Key traits of long-term greedy leaders:

  • Do you actively hire people who are smarter than you? There’s a short-term cost to your ego, but the long-term greedy leader knows that the payoff is a stronger, more interdependent team.
  • Do you delegate as much important work as possible? “You give up time you don’t have to equip others to do something they won’t do exactly
    the way you’d do it yourself. Painful.”
  • What about when your team members have opportunities to move to other positions? Short-term greedy leaders stand in the way. They don’t want to put forth the effort it takes to train someone new for that role. But a long-term greedy leader knows that the reputational and karmic equity makes it worthwhile to foster all promising relationships while they’re young.
  • They’re not impulsive.
  • They are committed to learning from their mistakes.

Does that sound like you? If so, great! You’re one of the long-term greedy leaders I’m talking about. But if you answered any of these questions in the negative, it might be time to reassess your best practices and incorporate some of the traits I talked about today.

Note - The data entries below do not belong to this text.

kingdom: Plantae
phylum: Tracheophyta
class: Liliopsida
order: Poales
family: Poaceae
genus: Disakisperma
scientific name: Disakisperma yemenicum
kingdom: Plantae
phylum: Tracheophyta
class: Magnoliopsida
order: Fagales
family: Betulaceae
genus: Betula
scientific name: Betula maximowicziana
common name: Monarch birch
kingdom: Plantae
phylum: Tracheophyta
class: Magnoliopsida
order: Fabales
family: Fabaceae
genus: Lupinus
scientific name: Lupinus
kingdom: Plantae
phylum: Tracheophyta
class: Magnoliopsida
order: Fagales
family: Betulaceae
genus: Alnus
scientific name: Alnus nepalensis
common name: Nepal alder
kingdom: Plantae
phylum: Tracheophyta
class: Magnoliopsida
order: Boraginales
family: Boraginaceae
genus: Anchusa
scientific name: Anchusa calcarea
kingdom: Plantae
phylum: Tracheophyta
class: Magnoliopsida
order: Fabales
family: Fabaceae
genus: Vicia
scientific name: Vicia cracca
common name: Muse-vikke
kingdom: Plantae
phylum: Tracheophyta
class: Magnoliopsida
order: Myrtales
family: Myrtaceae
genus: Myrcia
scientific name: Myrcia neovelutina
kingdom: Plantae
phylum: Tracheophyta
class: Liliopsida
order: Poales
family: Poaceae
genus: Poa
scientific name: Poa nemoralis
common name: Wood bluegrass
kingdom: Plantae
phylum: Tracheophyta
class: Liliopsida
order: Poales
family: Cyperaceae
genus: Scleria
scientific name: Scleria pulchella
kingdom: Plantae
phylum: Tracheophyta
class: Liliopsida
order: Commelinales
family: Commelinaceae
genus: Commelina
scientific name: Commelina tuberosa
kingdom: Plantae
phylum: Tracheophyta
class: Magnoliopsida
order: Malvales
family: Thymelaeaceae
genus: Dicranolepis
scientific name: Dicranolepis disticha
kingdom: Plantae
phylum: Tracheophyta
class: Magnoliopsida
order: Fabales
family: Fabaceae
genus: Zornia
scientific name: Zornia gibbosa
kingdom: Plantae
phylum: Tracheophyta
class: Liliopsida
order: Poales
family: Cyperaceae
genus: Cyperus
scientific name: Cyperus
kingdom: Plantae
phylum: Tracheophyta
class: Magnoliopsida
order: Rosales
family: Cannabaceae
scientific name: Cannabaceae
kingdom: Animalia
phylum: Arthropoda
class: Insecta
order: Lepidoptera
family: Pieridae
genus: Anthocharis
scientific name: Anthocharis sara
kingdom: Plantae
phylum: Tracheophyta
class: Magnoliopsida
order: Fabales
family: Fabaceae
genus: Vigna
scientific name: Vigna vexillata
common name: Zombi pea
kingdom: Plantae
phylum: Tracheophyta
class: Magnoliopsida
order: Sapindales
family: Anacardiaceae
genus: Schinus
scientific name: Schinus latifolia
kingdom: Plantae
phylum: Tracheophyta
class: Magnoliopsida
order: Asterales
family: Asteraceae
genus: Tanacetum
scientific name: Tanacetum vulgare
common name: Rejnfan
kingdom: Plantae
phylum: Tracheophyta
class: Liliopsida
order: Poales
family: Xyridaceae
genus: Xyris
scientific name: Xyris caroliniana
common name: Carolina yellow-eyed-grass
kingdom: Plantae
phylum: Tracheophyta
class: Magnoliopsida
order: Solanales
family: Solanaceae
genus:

During the month of June, I’ll be talking about long-term greed and why it’s so vital to success. I’ll be taking a deep dive on many of the traits and characteristics outlined above. Plus, I’ll be talking about some long-term greedy leaders in the real estate industry.

I’ll be researching some of my favorite examples from in and out of the business world, and sharing some of their tips and advice here on the blog. P. Diddy, Mark Cuban, Richard Branson, Warren Buffet, and more.

Are there any other key traits of long-term greedy leadership that you’d add? Have you ever met anyone who embodies the qualities of long-term greed? Are there any other famous contemporary examples of people who embody these traits?